| Task to carry out |
Reproduce the entries below verbatim, beginning at the start of the entries and continuing through the line containing "It shows 11,46". Omit the pictures from your answer.

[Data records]
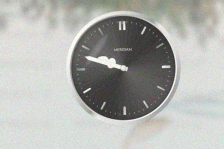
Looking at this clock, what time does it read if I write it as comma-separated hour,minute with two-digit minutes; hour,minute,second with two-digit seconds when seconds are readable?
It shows 9,48
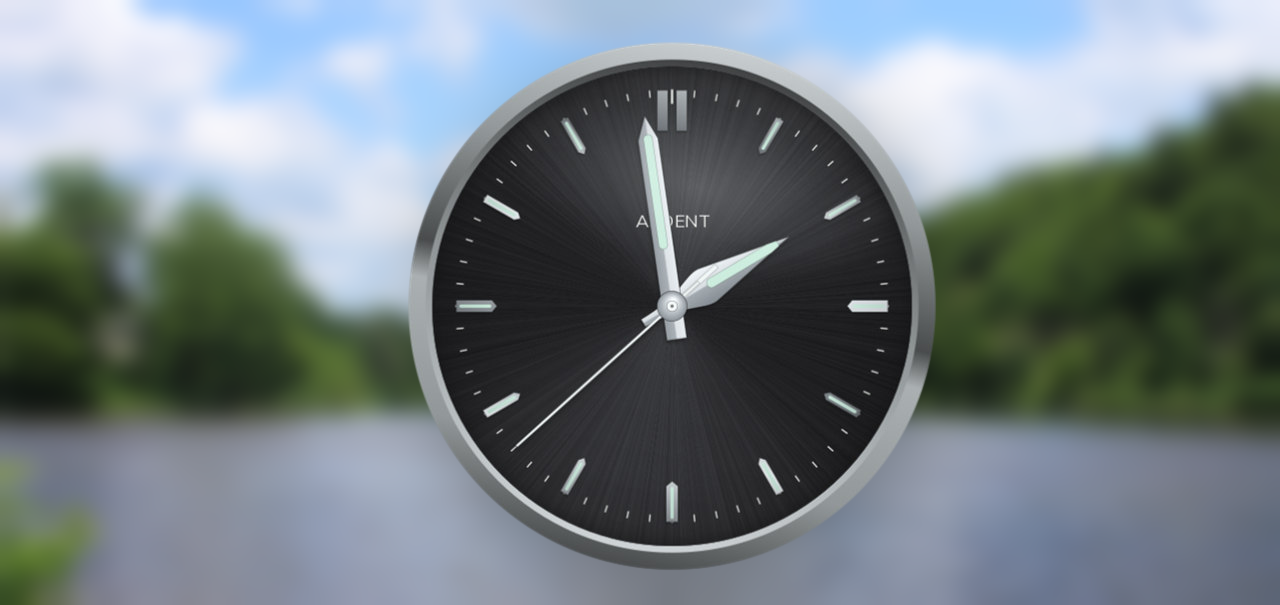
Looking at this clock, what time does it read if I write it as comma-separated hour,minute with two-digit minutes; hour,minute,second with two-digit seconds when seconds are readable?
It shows 1,58,38
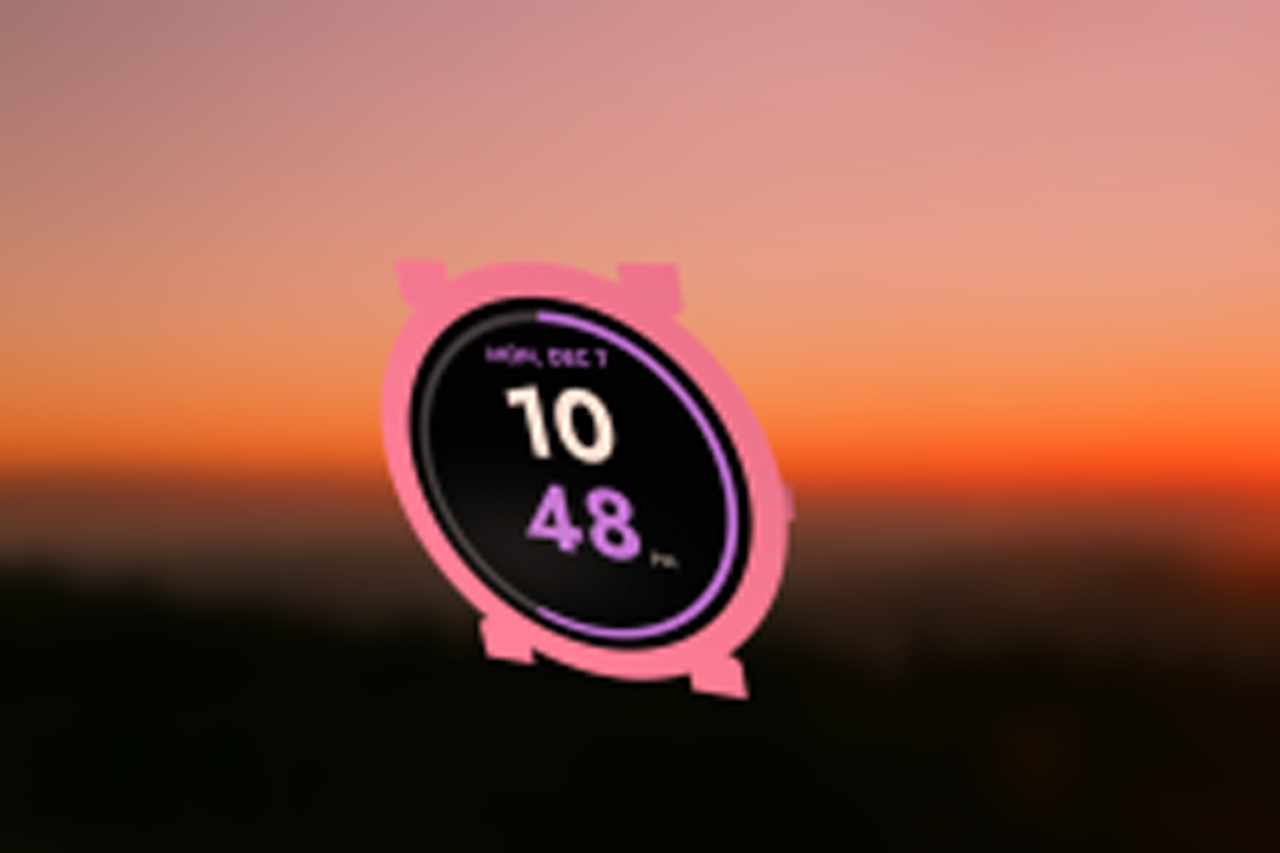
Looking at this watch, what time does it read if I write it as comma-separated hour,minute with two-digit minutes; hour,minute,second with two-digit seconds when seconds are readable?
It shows 10,48
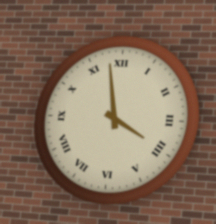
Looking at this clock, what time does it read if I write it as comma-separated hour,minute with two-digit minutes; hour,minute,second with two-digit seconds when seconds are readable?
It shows 3,58
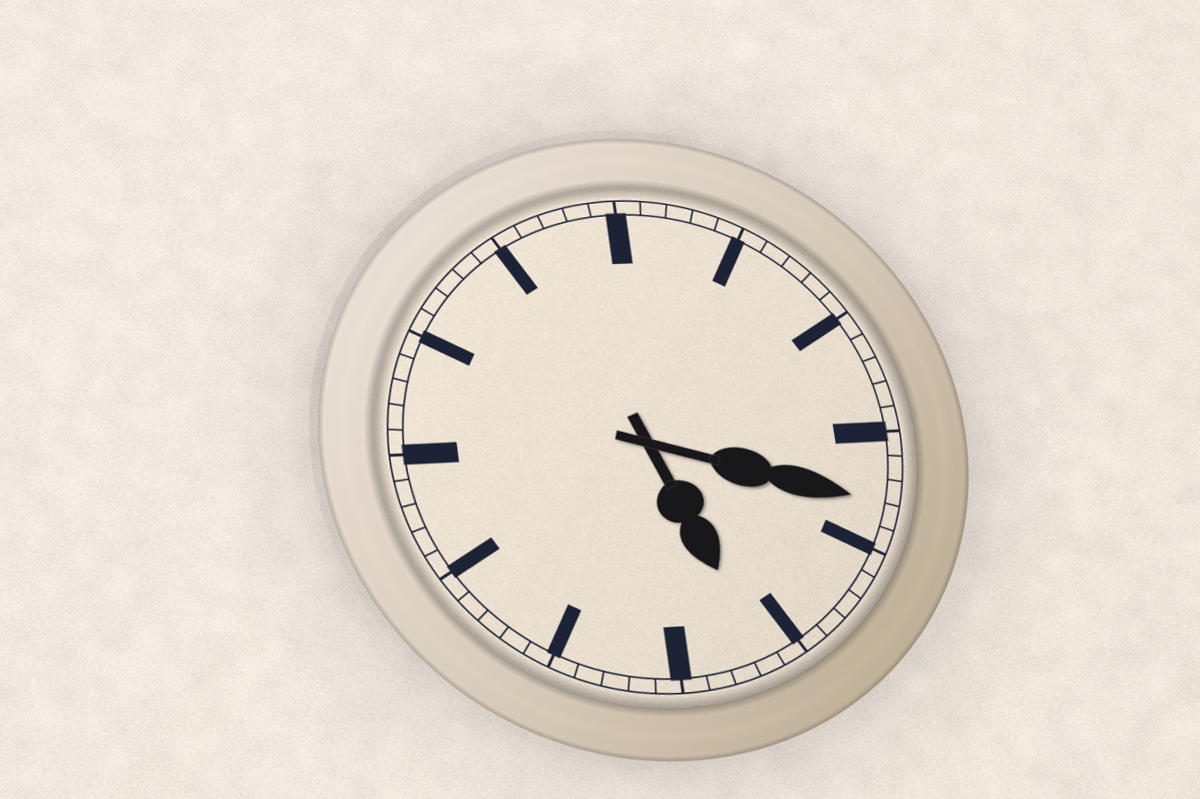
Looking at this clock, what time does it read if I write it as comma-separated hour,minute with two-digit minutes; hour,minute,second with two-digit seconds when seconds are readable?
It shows 5,18
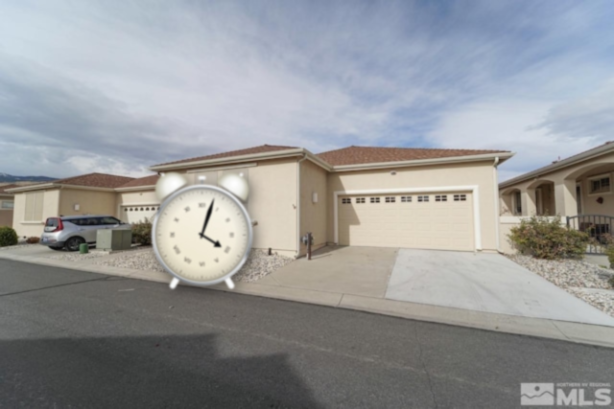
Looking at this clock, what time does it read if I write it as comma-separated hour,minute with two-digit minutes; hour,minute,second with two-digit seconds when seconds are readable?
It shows 4,03
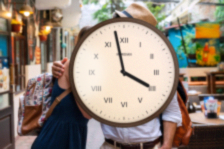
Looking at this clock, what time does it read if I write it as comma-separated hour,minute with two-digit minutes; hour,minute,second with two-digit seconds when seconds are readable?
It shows 3,58
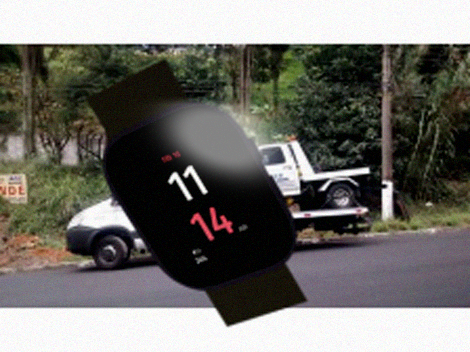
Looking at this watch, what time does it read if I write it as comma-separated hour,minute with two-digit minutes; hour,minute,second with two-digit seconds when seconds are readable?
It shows 11,14
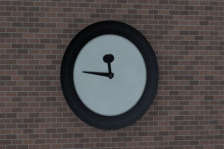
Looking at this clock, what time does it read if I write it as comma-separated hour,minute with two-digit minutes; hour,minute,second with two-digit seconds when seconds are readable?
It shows 11,46
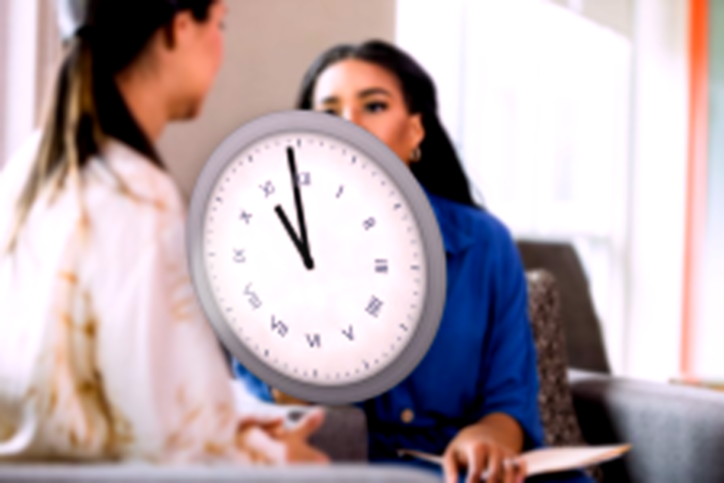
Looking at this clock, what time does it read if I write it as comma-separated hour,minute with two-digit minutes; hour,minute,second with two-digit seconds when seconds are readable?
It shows 10,59
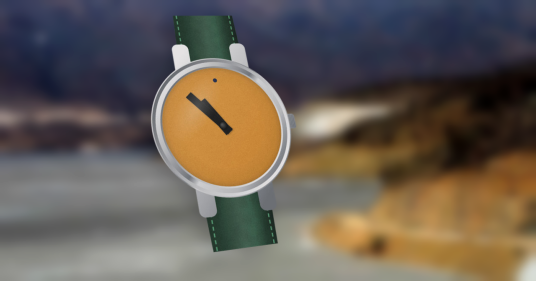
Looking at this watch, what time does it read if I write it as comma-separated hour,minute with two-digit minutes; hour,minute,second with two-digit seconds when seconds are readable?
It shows 10,53
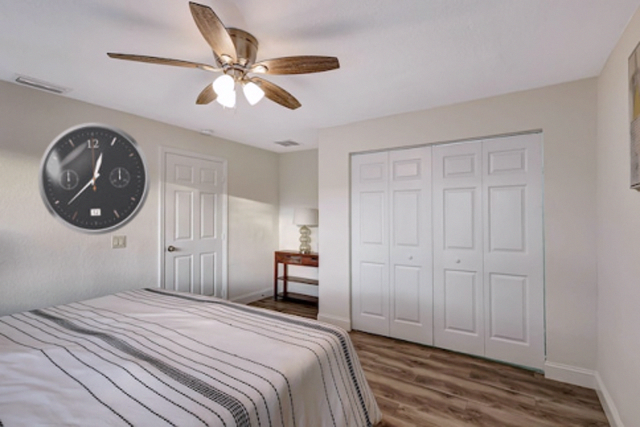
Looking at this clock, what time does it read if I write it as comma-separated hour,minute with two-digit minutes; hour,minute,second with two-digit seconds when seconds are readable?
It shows 12,38
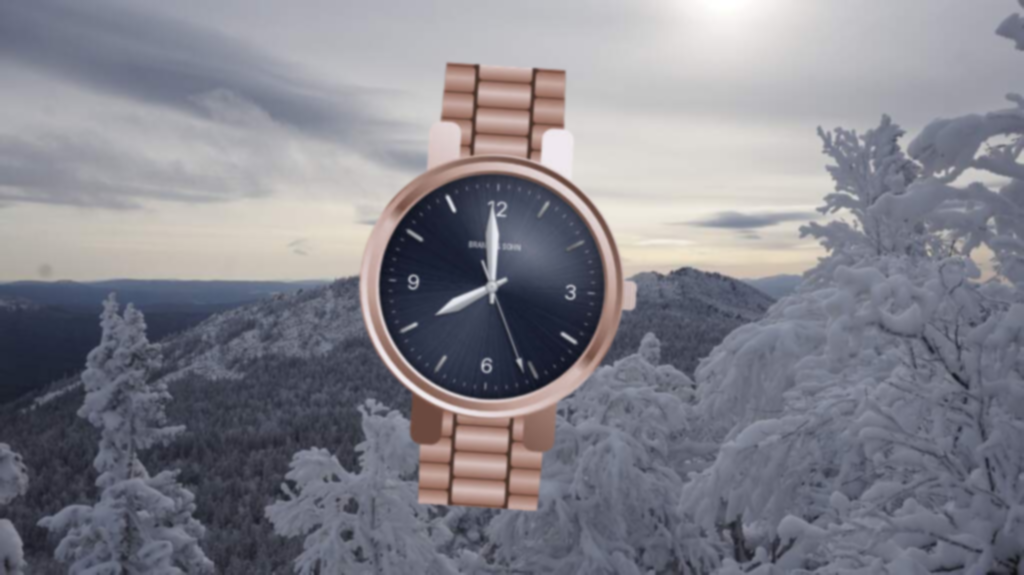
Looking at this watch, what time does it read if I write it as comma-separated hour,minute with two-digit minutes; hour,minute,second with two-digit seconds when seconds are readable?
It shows 7,59,26
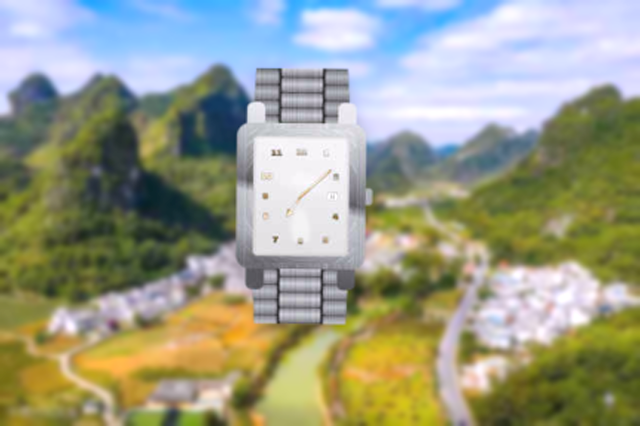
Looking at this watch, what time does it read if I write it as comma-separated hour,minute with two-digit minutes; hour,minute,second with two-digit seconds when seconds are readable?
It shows 7,08
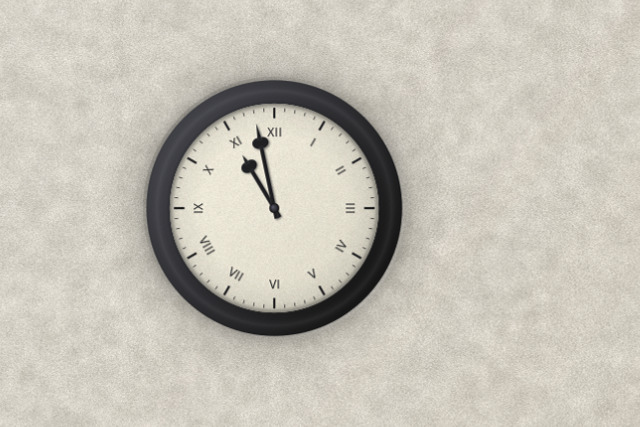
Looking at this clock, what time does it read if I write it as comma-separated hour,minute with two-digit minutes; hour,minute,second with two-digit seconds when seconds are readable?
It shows 10,58
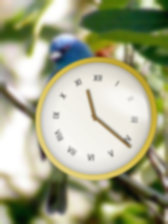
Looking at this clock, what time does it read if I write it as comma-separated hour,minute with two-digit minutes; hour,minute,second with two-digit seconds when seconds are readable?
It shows 11,21
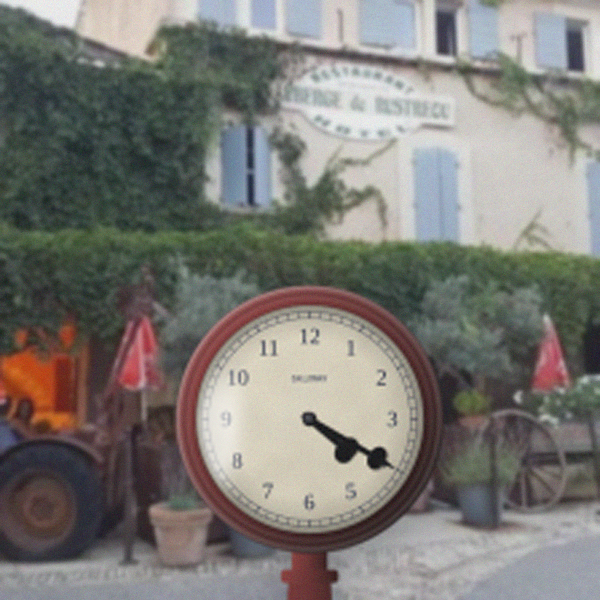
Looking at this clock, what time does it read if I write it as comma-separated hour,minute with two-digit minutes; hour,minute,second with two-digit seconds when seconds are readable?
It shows 4,20
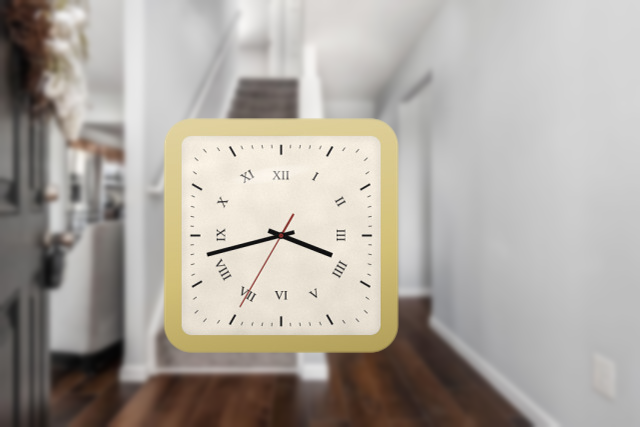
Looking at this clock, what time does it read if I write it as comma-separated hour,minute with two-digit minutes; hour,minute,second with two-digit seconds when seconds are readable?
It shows 3,42,35
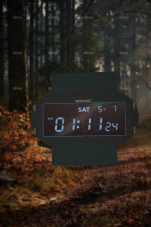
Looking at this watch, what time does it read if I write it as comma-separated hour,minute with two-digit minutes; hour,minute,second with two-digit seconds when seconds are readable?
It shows 1,11,24
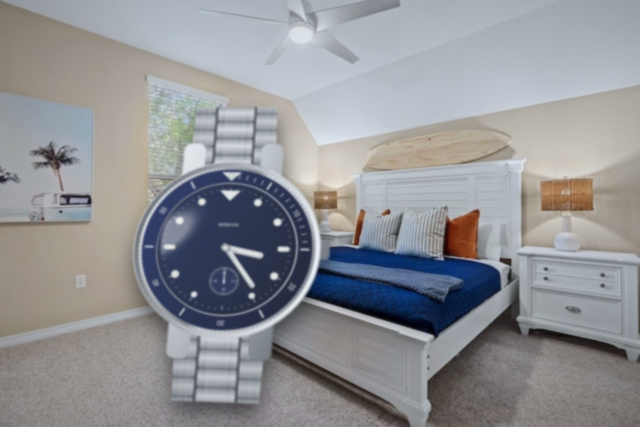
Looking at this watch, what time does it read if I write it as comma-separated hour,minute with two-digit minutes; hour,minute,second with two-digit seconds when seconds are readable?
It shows 3,24
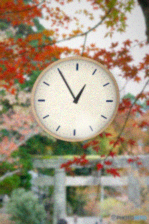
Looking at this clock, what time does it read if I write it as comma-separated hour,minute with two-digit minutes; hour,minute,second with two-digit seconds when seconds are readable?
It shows 12,55
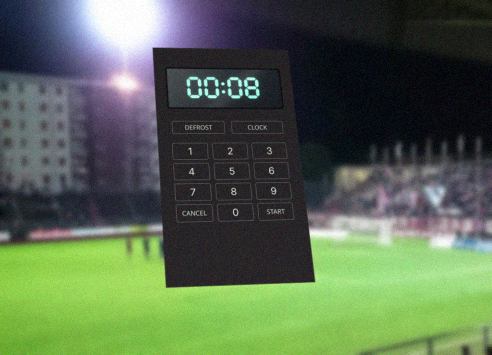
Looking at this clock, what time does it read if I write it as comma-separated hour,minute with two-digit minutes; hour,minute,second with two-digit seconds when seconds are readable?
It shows 0,08
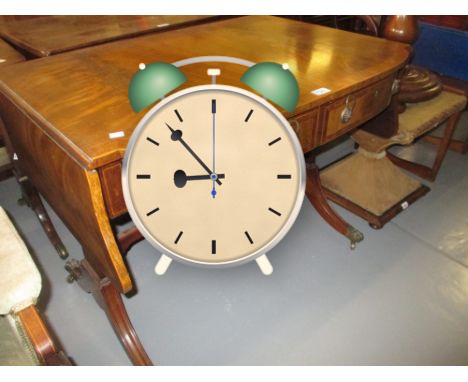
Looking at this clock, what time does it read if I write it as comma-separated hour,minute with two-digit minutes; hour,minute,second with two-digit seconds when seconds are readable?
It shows 8,53,00
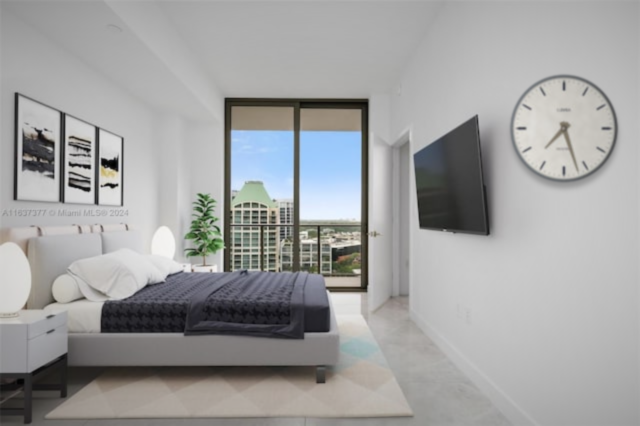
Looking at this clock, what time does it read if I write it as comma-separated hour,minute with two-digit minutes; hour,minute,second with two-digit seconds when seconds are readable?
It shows 7,27
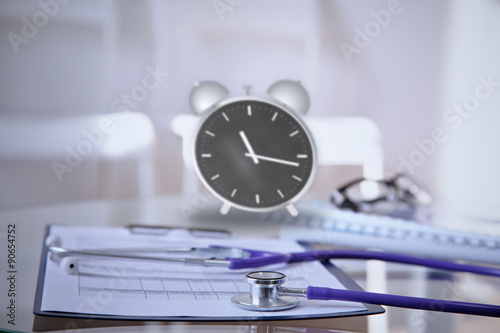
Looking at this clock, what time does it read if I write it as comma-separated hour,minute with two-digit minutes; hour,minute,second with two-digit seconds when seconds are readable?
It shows 11,17
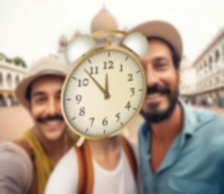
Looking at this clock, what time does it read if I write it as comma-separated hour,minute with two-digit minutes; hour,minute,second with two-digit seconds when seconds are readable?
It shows 11,53
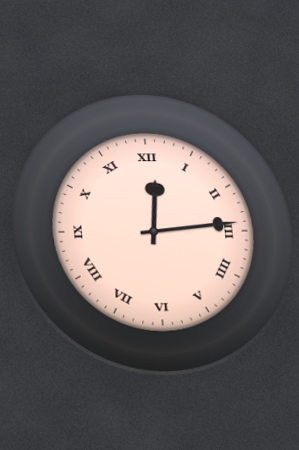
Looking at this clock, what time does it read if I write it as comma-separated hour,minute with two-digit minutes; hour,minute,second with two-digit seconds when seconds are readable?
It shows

| Solution to the problem |
Looking at this clock, what time does it read if I write it as comma-separated hour,minute with two-digit minutes; hour,minute,second with two-digit seconds when seconds are readable?
It shows 9,48
Looking at this clock, what time does it read if I write it as comma-separated hour,minute with two-digit minutes; hour,minute,second with two-digit seconds when seconds are readable?
It shows 1,58,38
Looking at this watch, what time does it read if I write it as comma-separated hour,minute with two-digit minutes; hour,minute,second with two-digit seconds when seconds are readable?
It shows 10,48
Looking at this clock, what time does it read if I write it as comma-separated hour,minute with two-digit minutes; hour,minute,second with two-digit seconds when seconds are readable?
It shows 3,58
Looking at this clock, what time does it read if I write it as comma-separated hour,minute with two-digit minutes; hour,minute,second with two-digit seconds when seconds are readable?
It shows 5,18
Looking at this clock, what time does it read if I write it as comma-separated hour,minute with two-digit minutes; hour,minute,second with two-digit seconds when seconds are readable?
It shows 4,03
Looking at this clock, what time does it read if I write it as comma-separated hour,minute with two-digit minutes; hour,minute,second with two-digit seconds when seconds are readable?
It shows 3,58
Looking at this watch, what time does it read if I write it as comma-separated hour,minute with two-digit minutes; hour,minute,second with two-digit seconds when seconds are readable?
It shows 11,14
Looking at this clock, what time does it read if I write it as comma-separated hour,minute with two-digit minutes; hour,minute,second with two-digit seconds when seconds are readable?
It shows 11,46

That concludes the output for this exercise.